Man, I am tired. I mean emotionally, mentally, and physically drained.

What a month, right? First graduation, then moving (the moving continues, alas! how the moving continues), then studying for the bar. Then meeting a boy. Then flipping out over the boy being injured. And now quiet again. Just me, the books, and the boxes of shit I should probably throw away.

Today I started throwing things out on the theory that if I have been living in my new apartment for two weeks and didn't need it, I probably don't need it generally. This applied to things like a broken fan from my pre-central air conditioning days. But my toaster just hasn't been used out of mere circumstance. I've also realized that I need a tea kettle, among other things.

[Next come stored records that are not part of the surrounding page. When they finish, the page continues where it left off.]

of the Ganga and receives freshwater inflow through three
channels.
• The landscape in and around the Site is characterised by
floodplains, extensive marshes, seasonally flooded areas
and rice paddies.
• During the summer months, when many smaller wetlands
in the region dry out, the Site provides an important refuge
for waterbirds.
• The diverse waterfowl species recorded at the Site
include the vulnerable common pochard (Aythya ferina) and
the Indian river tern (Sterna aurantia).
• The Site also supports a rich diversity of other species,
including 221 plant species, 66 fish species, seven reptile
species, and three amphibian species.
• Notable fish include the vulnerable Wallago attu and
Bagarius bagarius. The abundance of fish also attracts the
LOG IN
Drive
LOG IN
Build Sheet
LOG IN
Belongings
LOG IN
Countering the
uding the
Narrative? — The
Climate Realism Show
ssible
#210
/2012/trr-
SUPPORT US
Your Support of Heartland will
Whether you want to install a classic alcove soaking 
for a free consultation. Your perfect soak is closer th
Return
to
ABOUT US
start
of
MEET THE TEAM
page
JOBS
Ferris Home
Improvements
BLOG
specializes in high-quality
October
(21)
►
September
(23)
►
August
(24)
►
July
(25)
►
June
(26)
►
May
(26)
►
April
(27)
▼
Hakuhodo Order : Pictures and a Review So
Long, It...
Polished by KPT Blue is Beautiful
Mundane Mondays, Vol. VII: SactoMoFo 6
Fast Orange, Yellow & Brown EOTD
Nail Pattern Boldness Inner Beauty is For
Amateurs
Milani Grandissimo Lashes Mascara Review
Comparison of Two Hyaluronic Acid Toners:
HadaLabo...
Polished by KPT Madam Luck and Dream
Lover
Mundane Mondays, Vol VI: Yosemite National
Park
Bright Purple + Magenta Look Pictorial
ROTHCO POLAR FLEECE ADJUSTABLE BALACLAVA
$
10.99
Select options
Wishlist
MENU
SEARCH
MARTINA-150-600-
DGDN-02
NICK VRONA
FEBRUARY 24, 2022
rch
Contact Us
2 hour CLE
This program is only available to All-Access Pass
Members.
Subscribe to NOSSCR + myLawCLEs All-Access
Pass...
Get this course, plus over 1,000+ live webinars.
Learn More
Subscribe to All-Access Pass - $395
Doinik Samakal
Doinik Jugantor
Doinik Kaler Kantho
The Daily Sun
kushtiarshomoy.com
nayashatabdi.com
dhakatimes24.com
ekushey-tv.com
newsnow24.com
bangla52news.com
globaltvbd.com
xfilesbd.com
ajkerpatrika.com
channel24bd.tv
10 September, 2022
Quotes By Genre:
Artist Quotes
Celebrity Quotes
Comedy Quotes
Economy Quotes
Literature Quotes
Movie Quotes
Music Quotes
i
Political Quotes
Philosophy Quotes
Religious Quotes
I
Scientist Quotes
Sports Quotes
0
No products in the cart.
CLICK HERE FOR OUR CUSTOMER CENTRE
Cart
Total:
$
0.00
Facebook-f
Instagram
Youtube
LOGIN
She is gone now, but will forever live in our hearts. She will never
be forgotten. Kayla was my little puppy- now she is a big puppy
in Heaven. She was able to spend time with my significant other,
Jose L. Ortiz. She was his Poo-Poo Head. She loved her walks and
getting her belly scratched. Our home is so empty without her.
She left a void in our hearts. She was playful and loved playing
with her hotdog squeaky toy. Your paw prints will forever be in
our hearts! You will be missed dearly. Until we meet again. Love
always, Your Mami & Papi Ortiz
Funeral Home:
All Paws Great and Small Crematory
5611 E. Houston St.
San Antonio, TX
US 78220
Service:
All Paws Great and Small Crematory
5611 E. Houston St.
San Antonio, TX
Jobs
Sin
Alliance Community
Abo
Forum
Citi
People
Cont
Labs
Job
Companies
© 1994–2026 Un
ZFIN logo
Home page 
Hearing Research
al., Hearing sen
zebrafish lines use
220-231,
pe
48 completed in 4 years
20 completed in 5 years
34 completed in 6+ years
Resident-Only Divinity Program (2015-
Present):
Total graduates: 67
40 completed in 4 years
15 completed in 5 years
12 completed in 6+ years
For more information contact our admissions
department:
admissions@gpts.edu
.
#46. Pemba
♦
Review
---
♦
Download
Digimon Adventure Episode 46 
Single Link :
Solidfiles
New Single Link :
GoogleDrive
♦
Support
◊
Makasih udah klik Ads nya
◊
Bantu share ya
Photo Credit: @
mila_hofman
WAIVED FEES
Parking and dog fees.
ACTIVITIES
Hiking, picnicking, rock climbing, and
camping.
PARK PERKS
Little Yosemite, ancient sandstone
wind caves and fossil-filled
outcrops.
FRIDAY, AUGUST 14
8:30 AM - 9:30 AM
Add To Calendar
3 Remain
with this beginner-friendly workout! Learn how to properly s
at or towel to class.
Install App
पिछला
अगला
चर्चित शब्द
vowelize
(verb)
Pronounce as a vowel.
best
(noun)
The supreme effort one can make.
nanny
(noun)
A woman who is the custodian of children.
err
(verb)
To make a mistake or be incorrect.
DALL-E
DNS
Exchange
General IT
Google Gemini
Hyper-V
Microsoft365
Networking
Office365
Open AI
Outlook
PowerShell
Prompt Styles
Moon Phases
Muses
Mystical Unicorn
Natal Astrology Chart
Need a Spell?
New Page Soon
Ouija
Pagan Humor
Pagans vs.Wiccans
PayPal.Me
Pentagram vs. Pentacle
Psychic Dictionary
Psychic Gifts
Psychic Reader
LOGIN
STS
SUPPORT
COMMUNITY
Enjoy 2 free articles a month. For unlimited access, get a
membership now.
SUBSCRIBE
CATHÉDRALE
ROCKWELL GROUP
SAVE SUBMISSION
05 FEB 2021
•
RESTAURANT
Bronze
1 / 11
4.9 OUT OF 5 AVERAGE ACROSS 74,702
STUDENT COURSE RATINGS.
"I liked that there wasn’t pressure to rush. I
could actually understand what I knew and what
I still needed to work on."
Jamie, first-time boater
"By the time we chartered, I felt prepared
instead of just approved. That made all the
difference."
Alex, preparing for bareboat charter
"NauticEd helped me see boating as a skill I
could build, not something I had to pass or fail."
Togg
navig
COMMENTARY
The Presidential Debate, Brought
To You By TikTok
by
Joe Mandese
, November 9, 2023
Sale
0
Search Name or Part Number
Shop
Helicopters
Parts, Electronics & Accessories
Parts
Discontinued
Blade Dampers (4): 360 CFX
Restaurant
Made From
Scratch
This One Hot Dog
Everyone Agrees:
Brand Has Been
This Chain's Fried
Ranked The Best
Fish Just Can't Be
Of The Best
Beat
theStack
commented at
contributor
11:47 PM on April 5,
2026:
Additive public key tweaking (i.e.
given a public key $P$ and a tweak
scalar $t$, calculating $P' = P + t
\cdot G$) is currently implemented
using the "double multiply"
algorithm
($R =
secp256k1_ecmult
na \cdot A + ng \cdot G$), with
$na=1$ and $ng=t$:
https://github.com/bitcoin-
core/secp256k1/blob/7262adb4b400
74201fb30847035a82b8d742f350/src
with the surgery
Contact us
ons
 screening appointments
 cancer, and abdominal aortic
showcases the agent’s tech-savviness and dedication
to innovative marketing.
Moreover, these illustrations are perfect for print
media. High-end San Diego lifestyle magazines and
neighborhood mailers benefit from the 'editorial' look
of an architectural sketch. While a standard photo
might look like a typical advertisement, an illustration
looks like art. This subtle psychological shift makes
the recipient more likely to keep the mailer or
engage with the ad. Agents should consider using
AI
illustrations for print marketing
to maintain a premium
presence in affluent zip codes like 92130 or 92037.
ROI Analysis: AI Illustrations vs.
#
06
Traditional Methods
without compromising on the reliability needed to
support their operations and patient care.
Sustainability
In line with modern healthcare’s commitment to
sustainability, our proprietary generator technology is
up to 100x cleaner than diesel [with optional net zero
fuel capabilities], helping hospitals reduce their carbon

Good God, this post is dull.

But my day has been dull. Had breakfast with a friend, loaded up my car with more of my shit, came back and studied, watched the Yankees beat the Cardinals, and ate and ate and ate. I tried to hit Tasti-D, it's a blessing it was closed inexplicably at 10 pm on a Saturday night.

But I'll tell you what -- compared to the dreadful excitement of this week, I'll take dull anytime if it means no hospitals and no tears. That's probably why today seems so boring -- compared to what else has happened recently, today was obscenely normal. In the aftermath of FB's injury I had forgotten that this is what my life is usually like.

So three cheers for normalcy and calm. No doubt it won't last long so I'll just enjoy it for now.